What I (the bank) do know, however, is that if I sell them at 30 cents I take a monstrous loss - perhaps enough to force me under Tier Capital limits and thus render me subject to an FDIC enforcement action. I therefore will not sell for 30 cents so long as I have any belief whatsoever that the cash flow - or any government subsidy - will exceed that value.

If I, as a "financial institution" can participate as a bidder in these auctions I can foist off my loss onto the taxpayer. Here is how I can rig the game so as to avoid an otherwise-inevitable loss:

•I become a "bidder" and "bid" on my own assets at 75 cents.
•I am providing 5 or 10% of the money. The rest is covered by Treasury, The Fed and the FDIC via guaranteed bond issuance.
•The loan, ex my contribution, is non-recourse. That is, I can lose 5 or 10% of the total portfolio purchased, but nothing more.
Now the "assets" (a passel of CDOs?) turn out to be worthless. I lose 5% of $75 billion, or $3.75 billion that I put up, plus the other nickel on the original mark, but that's all.

The taxpayer gets hosed for the remaining $71.25 billion dollars.

This can and will be done if the "sellers" of these assets are allowed to bid either directly or indirectly as it provides a means for banks to intentionally dump bad assets at a certain loss that is much smaller than their expected realized loss over time, shifting the rest of the loss to the taxpayer.

This program has the potential to shift literally $500 billion or more in losses onto the taxpayer, not through the operation of "bad luck" but rather through what amounts to a bid rigging operation.

Be aware that I, along with many others, have figured this out. Also be aware that as taxpayers and your ultimate boss, we do not intend to sit still and allow the public treasury to be looted in such a fashion.

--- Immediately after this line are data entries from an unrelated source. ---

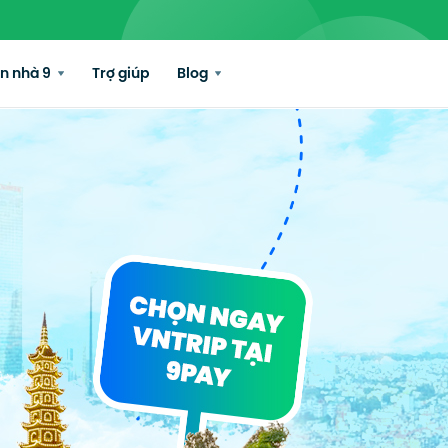
n nhà 9
Trợ giúp
Blog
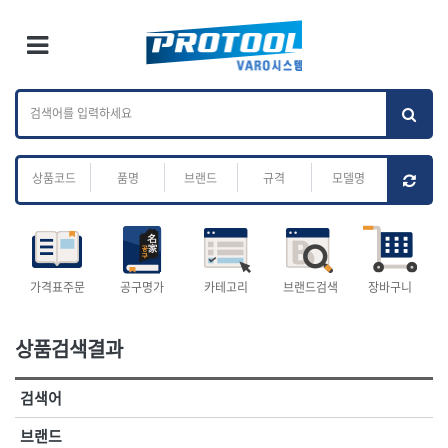
×
Ri
×
Toggle Menu
카테고리 검색
브랜드 검색
To
작업공구.종합
배관.전동.에어.
가나다
ABC
M
공구
운반
전체
ㄱ
ㄴ
ㄷ
ㄹ
ㅁ
ㅂ
ㅅ
ㅇ
ㅈ
소켓,렌치,드라이버
배관공구.장비
ㅊ
ㅋ
ㅌ
ㅍ
ㅎ
- 소켓
- 파이프렌치
- 롱소켓
- 스트랩락파이프핸들
- 세미롱소켓
- 파이프커터
전체
- 엑스트라롱소켓
- 튜빙커터
- 임팩소켓
- 리머
1-DAY
ABC
가격표주문
공구명가
카테고리
브랜드검색
장바구니
- 임팩세미롱소켓
- 밴더
ACE POWER
Armor Tool, LLC
- 임팩롱소켓
- 동파이프확관기
AURIOU
Benchcrafted
- 유니버셜소켓
- 파이프나사산가공기
상품검색결과
BHS(영창망치)
BTK
- 별소켓
- 오스타세트
CHANNELLOCK
CMO
- 롱별소켓
- 파이프가공기
검색어
- 임팩별소켓
- 바이스
CMT
CP
- 임팩롱별소켓
- 파이프스탠드
CROWN
DEWIT
브랜드
- 비트소켓
- 파이프바이스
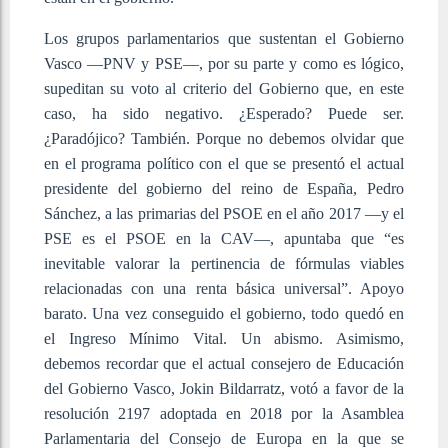
Los grupos parlamentarios que sustentan el Gobierno
Vasco —PNV y PSE—, por su parte y como es lógico,
supeditan su voto al criterio del Gobierno que, en este
caso, ha sido negativo. ¿Esperado? Puede ser.
¿Paradójico? También. Porque no debemos olvidar que
en el programa político con el que se presentó el actual
presidente del gobierno del reino de España, Pedro
Sánchez, a las primarias del PSOE en el año 2017 —y el
PSE es el PSOE en la CAV—, apuntaba que “es
inevitable valorar la pertinencia de fórmulas viables
relacionadas con una renta básica universal”. Apoyo
barato. Una vez conseguido el gobierno, todo quedó en
el Ingreso Mínimo Vital. Un abismo. Asimismo,
debemos recordar que el actual consejero de Educación
del Gobierno Vasco, Jokin Bildarratz, votó a favor de la
resolución 2197 adoptada en 2018 por la Asamblea
Parlamentaria del Consejo de Europa en la que se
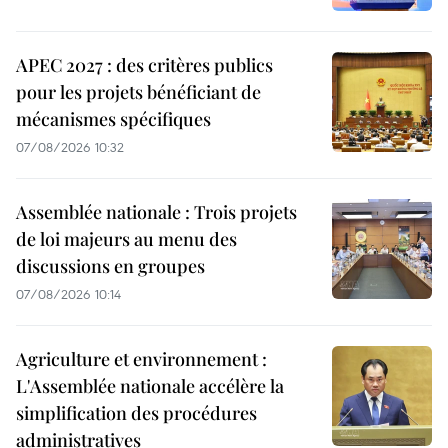
APEC 2027 : des critères publics
pour les projets bénéficiant de
mécanismes spécifiques
07/08/2026 10:32
Assemblée nationale : Trois projets
de loi majeurs au menu des
discussions en groupes
07/08/2026 10:14
Agriculture et environnement :
L'Assemblée nationale accélère la
simplification des procédures
administratives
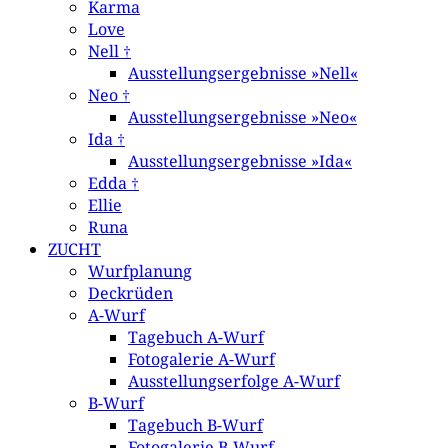
Karma
Love
Nell †
Ausstellungsergebnisse »Nell«
Neo †
Ausstellungsergebnisse »Neo«
Ida †
Ausstellungsergebnisse »Ida«
Edda †
Ellie
Runa
ZUCHT
Wurfplanung
Deckrüden
A-Wurf
Tagebuch A-Wurf
Fotogalerie A-Wurf
Ausstellungserfolge A-Wurf
B-Wurf
Tagebuch B-Wurf
Fotogalerie B-Wurf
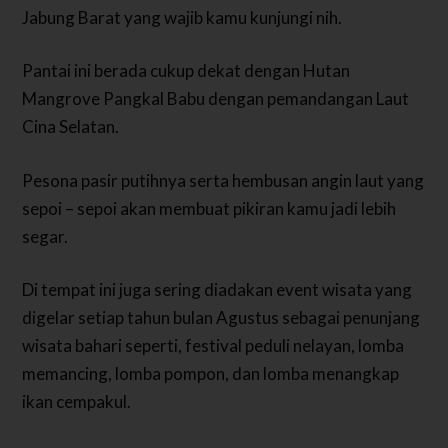
Jabung Barat yang wajib kamu kunjungi nih.
Pantai ini berada cukup dekat dengan Hutan
Mangrove Pangkal Babu dengan pemandangan Laut
Cina Selatan.
Pesona pasir putihnya serta hembusan angin laut yang
sepoi – sepoi akan membuat pikiran kamu jadi lebih
segar.
Di tempat ini juga sering diadakan event wisata yang
digelar setiap tahun bulan Agustus sebagai penunjang
wisata bahari seperti, festival peduli nelayan, lomba
memancing, lomba pompon, dan lomba menangkap
ikan cempakul.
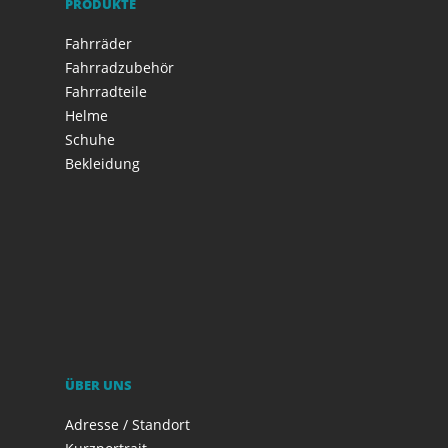
PRODUKTE
Fahrräder
Fahrradzubehör
Fahrradteile
Helme
Schuhe
Bekleidung
ÜBER UNS
Adresse / Standort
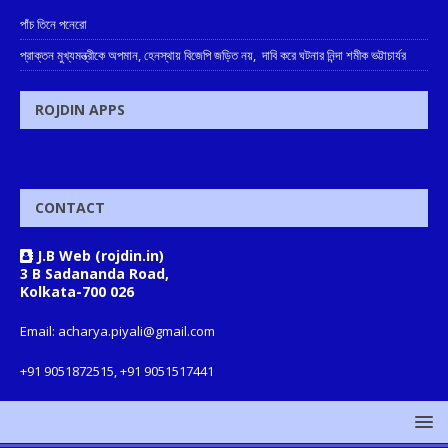
পাঁচ তিনে পনেরো
প্রাক্তন মুখ্যমন্ত্রীকে অপমান, হেনস্থায় বিজেপি জড়িত নয়, দাবি করে ঘটনার নিন্দা শমীক ভট্টাচার্যর
ROJDIN APPS
CONTACT
J.B Web (rojdin.in)
3 B Sadananda Road,
Kolkata-700 026
Email: acharya.piyali@gmail.com
+91 9051872515, +91 9051517441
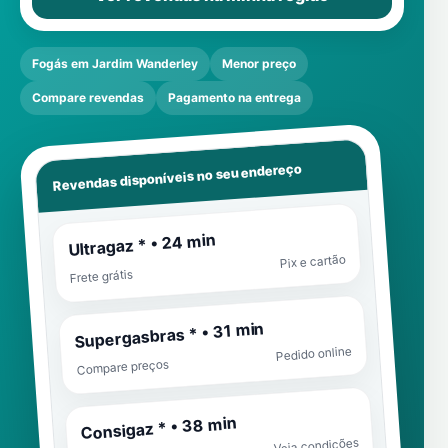
Fogás em Jardim Wanderley
Menor preço
Compare revendas
Pagamento na entrega
Revendas disponíveis no seu endereço
Ultragaz * • 24 min
Pix e cartão
Frete grátis
Supergasbras * • 31 min
Pedido online
Compare preços
Consigaz * • 38 min
Veja condições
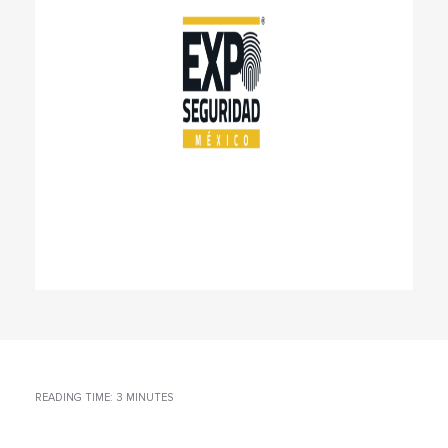
READING TIME: 3 MINUTES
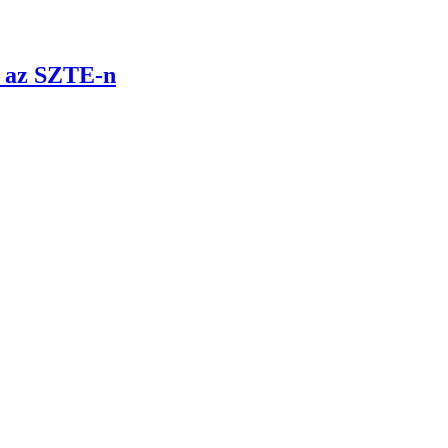
t az SZTE-n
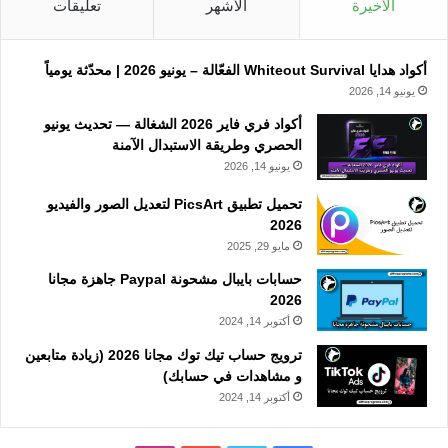
الأخيرة
الأشهر
تعليقات
أكواد هدايا Whiteout Survival الفعّالة – يونيو 2026 | محدّثة يومياً
يونيو 14, 2026
أكواد فري فاير 2026 الشغالة — تحديث يونيو
الحصري وطريقة الاستبدال الآمنة
يونيو 14, 2026
تحميل تطبيق PicsArt لتعديل الصور والفيديو
2026
مايو 29, 2025
حسابات بايبال مشحونة Paypal جاهزة مجانا
2026
أكتوبر 14, 2024
ترويج حساب تيك توك مجانا 2026 (زيادة متابعين
و مشاهدات في حسابك)
أكتوبر 14, 2024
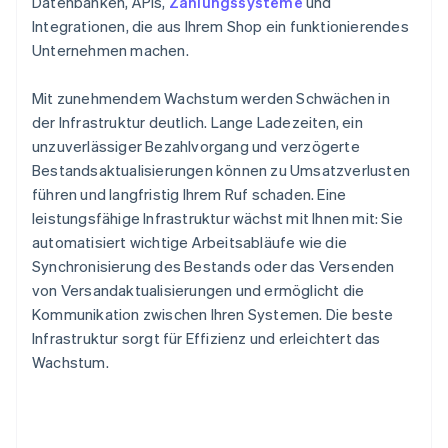
Datenbanken, APIs,
Zahlungssysteme
und
Integrationen, die aus Ihrem Shop ein funktionierendes
Unternehmen machen.
Mit zunehmendem Wachstum werden Schwächen in
der Infrastruktur deutlich. Lange Ladezeiten, ein
unzuverlässiger Bezahlvorgang und verzögerte
Bestandsaktualisierungen können zu Umsatzverlusten
führen und langfristig Ihrem Ruf schaden. Eine
leistungsfähige Infrastruktur wächst mit Ihnen mit: Sie
automatisiert wichtige Arbeitsabläufe wie die
Synchronisierung des Bestands oder das Versenden
von Versandaktualisierungen und ermöglicht die
Kommunikation zwischen Ihren Systemen. Die beste
Infrastruktur sorgt für Effizienz und erleichtert das
Wachstum.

The FDIC's job is to prevent that sort of looting operation by prohibiting the sellers of these assets from having any financial interest in the bidding side of the equation, directly or indirectly, and I along with many others intend to hold you to that obligation.

I like the outline of this program if and only if it cannot be gamed in this or similar fashion. Provided that does not occur, this program has the potential to provide great benefit to both the banking system and our economy.

If, however, the financial institutions that created this mess in the first place are allowed by the FDIC and Treasury to use it as a looting operation to intentionally shift their bad assets onto the Taxpayer you can expect that we the people will hold our government to account.